Honnold Library carries several journals which specialize in applied economic research like the American Economic Review, Journal of Political Economy, International Economic Review, Industrial and Labor Relations Review, and the Journal of Business and Economics. The Quarterly Review, Economic Review or the Business Review of the various regional Federal Reserve Banks also contain good applied economic research. Since most of you have not read an econometrics paper before, you should take a look at some of these journals.
And finally, the writing style, if you can call it that, of economists differs from that of historians, journalists and non-economists in general. You might take a look at The Writing of Economics by Donald N. McCloskey, or a shorter version titled "Economical Writing" which appeared in Economic Inquiry, April 1985 for some editorial guidelines regarding appropriate writing style.
At any time, I will be happy to assist you in completing the project, but we must all remember that it is your project. The responsibility for picking the topic, clarifying the issues, gathering the evidence, and doing the analysis is yours. I will help you to refine your ideas, to discover and circumvent any research pitfalls you may encounter, to put the finishing touches on your research design and to express your ideas more coherently, but I will not deny you the joy of discovering that you can do this kind of independent research.
The econometrics paper for this course will be developed through four phases during the semester.
Phase 1: Write a 1-2 page essay which poses a research question from any field of economics and develops a strategy for answering that question using regression analysis. The strategy will identify the dependent variable, set of explanatory variables, and the type of data required. This essay will serve as the student's proposal for the semester project. This first essay is due on Thursday 25 February.

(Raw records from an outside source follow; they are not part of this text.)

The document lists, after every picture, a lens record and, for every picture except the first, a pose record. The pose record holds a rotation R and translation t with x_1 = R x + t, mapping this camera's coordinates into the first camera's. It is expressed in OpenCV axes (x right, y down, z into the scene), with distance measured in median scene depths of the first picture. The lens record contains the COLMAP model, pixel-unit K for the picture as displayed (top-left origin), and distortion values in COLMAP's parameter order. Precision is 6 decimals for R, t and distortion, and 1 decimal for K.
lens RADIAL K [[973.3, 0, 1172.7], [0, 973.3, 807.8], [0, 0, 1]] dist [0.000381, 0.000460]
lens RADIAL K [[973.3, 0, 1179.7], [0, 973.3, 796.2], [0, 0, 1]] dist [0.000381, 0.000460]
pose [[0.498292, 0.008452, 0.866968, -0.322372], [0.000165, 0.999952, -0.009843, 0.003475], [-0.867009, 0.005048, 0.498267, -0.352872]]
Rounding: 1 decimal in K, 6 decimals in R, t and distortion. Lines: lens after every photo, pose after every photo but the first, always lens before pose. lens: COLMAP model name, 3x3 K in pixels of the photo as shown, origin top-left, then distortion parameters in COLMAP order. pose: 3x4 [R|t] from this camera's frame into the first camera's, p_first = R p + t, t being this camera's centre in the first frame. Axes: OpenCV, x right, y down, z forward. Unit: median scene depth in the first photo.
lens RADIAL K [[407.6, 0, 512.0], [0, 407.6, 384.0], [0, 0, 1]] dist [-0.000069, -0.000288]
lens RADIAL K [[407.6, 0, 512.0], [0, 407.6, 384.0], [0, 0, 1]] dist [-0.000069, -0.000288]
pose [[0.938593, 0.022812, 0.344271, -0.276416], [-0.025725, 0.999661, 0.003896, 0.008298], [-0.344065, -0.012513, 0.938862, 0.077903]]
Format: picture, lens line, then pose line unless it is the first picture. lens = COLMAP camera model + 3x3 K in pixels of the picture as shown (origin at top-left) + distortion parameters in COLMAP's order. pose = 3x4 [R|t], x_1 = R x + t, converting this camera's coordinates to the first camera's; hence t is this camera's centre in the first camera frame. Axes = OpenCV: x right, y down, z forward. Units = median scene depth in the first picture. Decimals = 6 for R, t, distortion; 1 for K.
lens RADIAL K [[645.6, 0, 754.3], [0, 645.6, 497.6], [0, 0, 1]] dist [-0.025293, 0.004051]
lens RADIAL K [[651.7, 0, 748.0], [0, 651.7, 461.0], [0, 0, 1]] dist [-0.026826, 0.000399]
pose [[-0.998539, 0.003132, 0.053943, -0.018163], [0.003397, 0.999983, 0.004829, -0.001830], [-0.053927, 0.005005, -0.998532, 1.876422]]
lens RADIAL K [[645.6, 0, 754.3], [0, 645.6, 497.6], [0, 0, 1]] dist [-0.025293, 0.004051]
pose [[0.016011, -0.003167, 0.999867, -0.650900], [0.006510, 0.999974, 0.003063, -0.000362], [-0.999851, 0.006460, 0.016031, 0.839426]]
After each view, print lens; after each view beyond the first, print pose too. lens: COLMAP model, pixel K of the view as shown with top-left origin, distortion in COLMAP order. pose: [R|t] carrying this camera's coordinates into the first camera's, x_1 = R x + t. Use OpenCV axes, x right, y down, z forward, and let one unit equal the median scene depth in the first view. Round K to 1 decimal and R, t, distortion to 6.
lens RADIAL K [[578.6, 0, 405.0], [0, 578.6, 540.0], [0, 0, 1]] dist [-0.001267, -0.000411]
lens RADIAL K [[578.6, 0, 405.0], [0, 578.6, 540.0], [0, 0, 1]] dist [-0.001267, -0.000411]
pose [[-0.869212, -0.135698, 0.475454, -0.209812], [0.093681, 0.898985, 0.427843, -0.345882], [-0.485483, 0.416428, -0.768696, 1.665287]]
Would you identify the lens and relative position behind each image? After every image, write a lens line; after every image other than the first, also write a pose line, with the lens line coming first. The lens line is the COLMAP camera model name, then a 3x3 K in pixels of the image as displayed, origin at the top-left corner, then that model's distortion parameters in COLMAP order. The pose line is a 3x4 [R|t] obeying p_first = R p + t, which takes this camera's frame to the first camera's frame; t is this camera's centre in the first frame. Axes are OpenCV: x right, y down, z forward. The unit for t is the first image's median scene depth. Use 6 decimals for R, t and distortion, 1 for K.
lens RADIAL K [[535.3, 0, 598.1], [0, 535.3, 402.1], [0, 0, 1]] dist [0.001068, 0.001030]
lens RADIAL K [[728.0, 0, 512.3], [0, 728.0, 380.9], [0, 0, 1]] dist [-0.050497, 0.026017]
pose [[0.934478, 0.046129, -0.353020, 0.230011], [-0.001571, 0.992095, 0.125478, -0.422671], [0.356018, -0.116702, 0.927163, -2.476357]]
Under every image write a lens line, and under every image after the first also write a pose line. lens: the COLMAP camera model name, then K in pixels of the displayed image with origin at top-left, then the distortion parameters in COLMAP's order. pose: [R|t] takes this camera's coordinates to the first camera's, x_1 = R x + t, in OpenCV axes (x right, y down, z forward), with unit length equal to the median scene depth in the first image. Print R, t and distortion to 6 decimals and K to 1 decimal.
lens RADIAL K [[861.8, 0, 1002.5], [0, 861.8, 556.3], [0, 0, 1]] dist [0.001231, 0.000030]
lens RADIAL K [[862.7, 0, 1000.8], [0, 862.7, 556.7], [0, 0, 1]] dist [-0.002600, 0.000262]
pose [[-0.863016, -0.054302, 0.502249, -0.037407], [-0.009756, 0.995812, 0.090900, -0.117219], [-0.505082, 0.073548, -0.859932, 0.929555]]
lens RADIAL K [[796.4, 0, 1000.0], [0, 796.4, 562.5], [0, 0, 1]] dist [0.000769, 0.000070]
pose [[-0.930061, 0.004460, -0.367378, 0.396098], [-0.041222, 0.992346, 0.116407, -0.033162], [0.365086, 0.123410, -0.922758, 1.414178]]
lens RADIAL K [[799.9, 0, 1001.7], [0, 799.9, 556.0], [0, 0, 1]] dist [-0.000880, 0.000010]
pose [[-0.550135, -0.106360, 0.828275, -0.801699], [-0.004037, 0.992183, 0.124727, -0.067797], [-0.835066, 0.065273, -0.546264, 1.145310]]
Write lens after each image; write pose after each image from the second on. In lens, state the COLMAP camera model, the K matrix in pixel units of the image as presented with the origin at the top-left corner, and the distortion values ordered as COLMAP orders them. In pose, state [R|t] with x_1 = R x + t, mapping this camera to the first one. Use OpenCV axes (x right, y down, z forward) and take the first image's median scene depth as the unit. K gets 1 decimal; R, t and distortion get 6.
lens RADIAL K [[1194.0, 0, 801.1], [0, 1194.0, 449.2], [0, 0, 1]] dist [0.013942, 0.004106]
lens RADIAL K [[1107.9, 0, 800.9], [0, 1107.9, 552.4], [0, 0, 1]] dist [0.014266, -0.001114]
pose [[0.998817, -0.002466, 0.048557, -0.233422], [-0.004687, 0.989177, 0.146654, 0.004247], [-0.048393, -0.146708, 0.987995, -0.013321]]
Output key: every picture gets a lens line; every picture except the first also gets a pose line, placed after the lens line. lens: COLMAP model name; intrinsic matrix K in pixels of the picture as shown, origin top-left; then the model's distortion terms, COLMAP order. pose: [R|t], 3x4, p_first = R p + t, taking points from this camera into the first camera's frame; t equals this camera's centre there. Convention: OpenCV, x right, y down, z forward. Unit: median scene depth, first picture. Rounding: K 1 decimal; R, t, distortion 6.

Phase 2: Write a 4 page essay which identifies at least two papers published in academic journals or as part of a working paper series that use regression analysis to answer the specific research question of the author's choosing. For example, the papers might both investigate the factors that contribute to economic growth in developing countries. Your essay will review and critique these studies. In particular, your essay will identify the theoretical propositions tested in the papers, identify the dependent and independent variables, describe the data, and discuss any econometric problems and possible solutions. This second essay is due on Thursday 25 March.
Phase 3: Write a 3-5 page essay which reports the results of your regression analysis. The essay should identify a specific research question, describe the data used to answer that question, present the results, and describe the empirical problems and methods used to correct those problems. After the first submission, students will present their results in class and obtain feedback from fellow students. This third essay is first due on Thursday 22 April.
Phase 4: Write a 10-15 page research paper which incorporates the edited material from the earlier three essays. This final paper is due by 4pm on Thursday 6 May.